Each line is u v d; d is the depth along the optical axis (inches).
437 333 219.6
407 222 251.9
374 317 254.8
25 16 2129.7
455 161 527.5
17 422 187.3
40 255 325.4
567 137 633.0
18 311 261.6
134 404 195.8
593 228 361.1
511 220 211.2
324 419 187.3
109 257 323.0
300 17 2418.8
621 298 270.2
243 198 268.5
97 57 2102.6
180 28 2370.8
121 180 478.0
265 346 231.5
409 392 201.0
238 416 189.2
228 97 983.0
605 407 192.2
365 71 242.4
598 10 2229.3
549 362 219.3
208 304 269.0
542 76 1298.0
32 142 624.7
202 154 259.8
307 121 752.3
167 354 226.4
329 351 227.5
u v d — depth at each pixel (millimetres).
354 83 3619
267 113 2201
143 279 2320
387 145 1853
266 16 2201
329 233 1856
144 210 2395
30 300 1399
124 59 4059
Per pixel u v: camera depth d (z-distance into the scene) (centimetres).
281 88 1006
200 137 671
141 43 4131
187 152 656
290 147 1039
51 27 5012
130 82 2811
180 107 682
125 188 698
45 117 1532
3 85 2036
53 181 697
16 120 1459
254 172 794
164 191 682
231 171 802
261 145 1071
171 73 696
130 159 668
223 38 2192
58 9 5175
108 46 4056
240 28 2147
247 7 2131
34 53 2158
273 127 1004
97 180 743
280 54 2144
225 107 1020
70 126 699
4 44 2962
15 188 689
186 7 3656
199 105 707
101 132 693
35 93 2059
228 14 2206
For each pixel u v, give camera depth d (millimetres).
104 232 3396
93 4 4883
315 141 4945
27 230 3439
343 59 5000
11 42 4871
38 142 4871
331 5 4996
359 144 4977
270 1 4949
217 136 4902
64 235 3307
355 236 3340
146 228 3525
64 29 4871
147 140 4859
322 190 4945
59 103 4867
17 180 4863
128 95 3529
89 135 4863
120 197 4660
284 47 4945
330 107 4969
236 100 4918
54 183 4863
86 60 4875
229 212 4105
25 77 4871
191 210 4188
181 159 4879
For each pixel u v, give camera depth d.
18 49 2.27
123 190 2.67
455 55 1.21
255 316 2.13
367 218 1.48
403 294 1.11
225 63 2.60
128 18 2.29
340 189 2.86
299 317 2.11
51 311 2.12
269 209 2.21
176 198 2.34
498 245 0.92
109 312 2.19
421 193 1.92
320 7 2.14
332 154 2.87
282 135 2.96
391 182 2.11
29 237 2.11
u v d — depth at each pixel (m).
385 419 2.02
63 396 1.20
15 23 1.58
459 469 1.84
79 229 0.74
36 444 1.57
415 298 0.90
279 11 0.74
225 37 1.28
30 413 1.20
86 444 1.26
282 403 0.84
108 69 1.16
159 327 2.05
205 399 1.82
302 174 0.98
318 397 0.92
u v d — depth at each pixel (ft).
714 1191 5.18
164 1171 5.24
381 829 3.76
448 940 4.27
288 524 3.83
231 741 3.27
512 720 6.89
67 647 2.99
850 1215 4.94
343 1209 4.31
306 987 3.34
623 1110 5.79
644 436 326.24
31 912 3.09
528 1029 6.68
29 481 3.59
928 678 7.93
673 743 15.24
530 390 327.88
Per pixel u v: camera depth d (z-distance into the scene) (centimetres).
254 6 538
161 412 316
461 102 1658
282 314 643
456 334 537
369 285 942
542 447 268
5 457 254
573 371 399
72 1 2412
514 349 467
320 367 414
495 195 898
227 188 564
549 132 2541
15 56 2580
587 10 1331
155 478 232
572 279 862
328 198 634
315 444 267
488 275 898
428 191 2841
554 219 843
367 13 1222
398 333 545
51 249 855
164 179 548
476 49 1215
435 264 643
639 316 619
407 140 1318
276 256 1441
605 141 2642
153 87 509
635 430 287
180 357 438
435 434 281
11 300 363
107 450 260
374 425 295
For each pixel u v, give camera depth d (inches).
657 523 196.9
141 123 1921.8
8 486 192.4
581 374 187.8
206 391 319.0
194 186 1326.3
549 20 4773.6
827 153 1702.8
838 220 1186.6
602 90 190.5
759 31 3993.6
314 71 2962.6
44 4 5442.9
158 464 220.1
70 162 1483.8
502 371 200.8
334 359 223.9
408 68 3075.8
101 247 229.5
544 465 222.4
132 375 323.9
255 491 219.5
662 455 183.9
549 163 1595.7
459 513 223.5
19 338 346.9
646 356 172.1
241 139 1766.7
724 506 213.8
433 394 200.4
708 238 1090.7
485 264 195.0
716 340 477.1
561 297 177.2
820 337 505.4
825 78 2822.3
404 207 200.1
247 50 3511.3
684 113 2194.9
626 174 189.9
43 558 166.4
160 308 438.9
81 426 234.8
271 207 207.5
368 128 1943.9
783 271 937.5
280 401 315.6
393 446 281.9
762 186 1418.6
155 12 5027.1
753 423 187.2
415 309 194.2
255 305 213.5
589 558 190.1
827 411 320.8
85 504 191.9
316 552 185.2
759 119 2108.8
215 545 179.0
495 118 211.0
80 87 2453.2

Problem description.
One number is the full answer: how many lines of the records include the string "give".

Task solution.
3